### THE PROBLEM
Below are records to write out exactly; drop the pictures when you do.

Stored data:

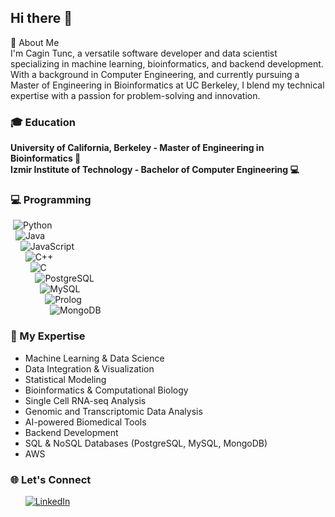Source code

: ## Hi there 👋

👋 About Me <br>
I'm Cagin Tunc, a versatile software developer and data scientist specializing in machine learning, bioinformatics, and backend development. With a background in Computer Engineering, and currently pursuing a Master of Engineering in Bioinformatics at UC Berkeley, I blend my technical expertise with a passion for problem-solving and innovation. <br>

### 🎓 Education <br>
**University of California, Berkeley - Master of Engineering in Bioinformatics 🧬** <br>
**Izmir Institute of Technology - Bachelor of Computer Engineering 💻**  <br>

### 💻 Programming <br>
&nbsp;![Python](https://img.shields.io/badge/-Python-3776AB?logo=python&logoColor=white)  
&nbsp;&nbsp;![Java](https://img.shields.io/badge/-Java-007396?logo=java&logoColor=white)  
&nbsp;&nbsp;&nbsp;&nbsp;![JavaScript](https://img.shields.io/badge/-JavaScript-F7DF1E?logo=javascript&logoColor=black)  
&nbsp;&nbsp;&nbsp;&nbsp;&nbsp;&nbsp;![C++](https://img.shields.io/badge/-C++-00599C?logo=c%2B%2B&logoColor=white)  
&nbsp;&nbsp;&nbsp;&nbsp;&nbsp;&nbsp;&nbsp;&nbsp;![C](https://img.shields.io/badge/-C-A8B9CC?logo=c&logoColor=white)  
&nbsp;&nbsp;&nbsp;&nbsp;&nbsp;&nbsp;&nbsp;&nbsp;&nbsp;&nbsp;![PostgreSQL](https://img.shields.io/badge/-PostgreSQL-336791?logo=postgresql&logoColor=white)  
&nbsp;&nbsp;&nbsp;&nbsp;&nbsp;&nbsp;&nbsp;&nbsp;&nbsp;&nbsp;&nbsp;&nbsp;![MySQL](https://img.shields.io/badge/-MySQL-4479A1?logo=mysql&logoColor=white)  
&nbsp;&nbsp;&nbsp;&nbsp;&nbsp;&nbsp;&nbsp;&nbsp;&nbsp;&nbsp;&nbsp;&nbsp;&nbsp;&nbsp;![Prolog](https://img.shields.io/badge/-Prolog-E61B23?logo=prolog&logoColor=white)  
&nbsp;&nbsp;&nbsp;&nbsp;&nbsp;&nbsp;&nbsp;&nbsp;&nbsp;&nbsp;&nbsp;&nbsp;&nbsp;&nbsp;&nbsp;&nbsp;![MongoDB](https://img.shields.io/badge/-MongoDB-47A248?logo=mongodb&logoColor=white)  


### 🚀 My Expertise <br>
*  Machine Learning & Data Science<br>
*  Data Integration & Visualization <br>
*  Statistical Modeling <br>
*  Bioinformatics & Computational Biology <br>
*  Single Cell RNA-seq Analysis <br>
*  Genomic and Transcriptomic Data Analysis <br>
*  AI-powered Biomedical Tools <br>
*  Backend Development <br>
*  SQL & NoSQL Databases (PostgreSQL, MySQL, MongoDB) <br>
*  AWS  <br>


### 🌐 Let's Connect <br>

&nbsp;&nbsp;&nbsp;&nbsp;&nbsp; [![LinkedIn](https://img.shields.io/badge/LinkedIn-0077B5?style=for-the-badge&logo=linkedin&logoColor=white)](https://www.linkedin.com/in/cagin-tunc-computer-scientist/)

### TASK RESULT
Source code

: ## Hi there 👋

👋 About Me <br>
I'm Cagin Tunc, a versatile software developer and data scientist specializing in machine learning, bioinformatics, and backend development. With a background in Computer Engineering, and currently pursuing a Master of Engineering in Bioinformatics at UC Berkeley, I blend my technical expertise with a passion for problem-solving and innovation. <br>

### 🎓 Education <br>
**University of California, Berkeley - Master of Engineering in Bioinformatics 🧬** <br>
**Izmir Institute of Technology - Bachelor of Computer Engineering 💻**  <br>

### 💻 Programming <br>
&nbsp;![Python](https://img.shields.io/badge/-Python-3776AB?logo=python&logoColor=white)  
&nbsp;&nbsp;![Java](https://img.shields.io/badge/-Java-007396?logo=java&logoColor=white)  
&nbsp;&nbsp;&nbsp;&nbsp;![JavaScript](https://img.shields.io/badge/-JavaScript-F7DF1E?logo=javascript&logoColor=black)  
&nbsp;&nbsp;&nbsp;&nbsp;&nbsp;&nbsp;![C++](https://img.shields.io/badge/-C++-00599C?logo=c%2B%2B&logoColor=white)  
&nbsp;&nbsp;&nbsp;&nbsp;&nbsp;&nbsp;&nbsp;&nbsp;![C](https://img.shields.io/badge/-C-A8B9CC?logo=c&logoColor=white)  
&nbsp;&nbsp;&nbsp;&nbsp;&nbsp;&nbsp;&nbsp;&nbsp;&nbsp;&nbsp;![PostgreSQL](https://img.shields.io/badge/-PostgreSQL-336791?logo=postgresql&logoColor=white)  
&nbsp;&nbsp;&nbsp;&nbsp;&nbsp;&nbsp;&nbsp;&nbsp;&nbsp;&nbsp;&nbsp;&nbsp;![MySQL](https://img.shields.io/badge/-MySQL-4479A1?logo=mysql&logoColor=white)  
&nbsp;&nbsp;&nbsp;&nbsp;&nbsp;&nbsp;&nbsp;&nbsp;&nbsp;&nbsp;&nbsp;&nbsp;&nbsp;&nbsp;![Prolog](https://img.shields.io/badge/-Prolog-E61B23?logo=prolog&logoColor=white)  
&nbsp;&nbsp;&nbsp;&nbsp;&nbsp;&nbsp;&nbsp;&nbsp;&nbsp;&nbsp;&nbsp;&nbsp;&nbsp;&nbsp;&nbsp;&nbsp;![MongoDB](https://img.shields.io/badge/-MongoDB-47A248?logo=mongodb&logoColor=white)  


### 🚀 My Expertise <br>
*  Machine Learning & Data Science<br>
*  Data Integration & Visualization <br>
*  Statistical Modeling <br>
*  Bioinformatics & Computational Biology <br>
*  Single Cell RNA-seq Analysis <br>
*  Genomic and Transcriptomic Data Analysis <br>
*  AI-powered Biomedical Tools <br>
*  Backend Development <br>
*  SQL & NoSQL Databases (PostgreSQL, MySQL, MongoDB) <br>
*  AWS  <br>


### 🌐 Let's Connect <br>

&nbsp;&nbsp;&nbsp;&nbsp;&nbsp; [![LinkedIn](https://img.shields.io/badge/LinkedIn-0077B5?style=for-the-badge&logo=linkedin&logoColor=white)](https://www.linkedin.com/in/cagin-tunc-computer-scientist/)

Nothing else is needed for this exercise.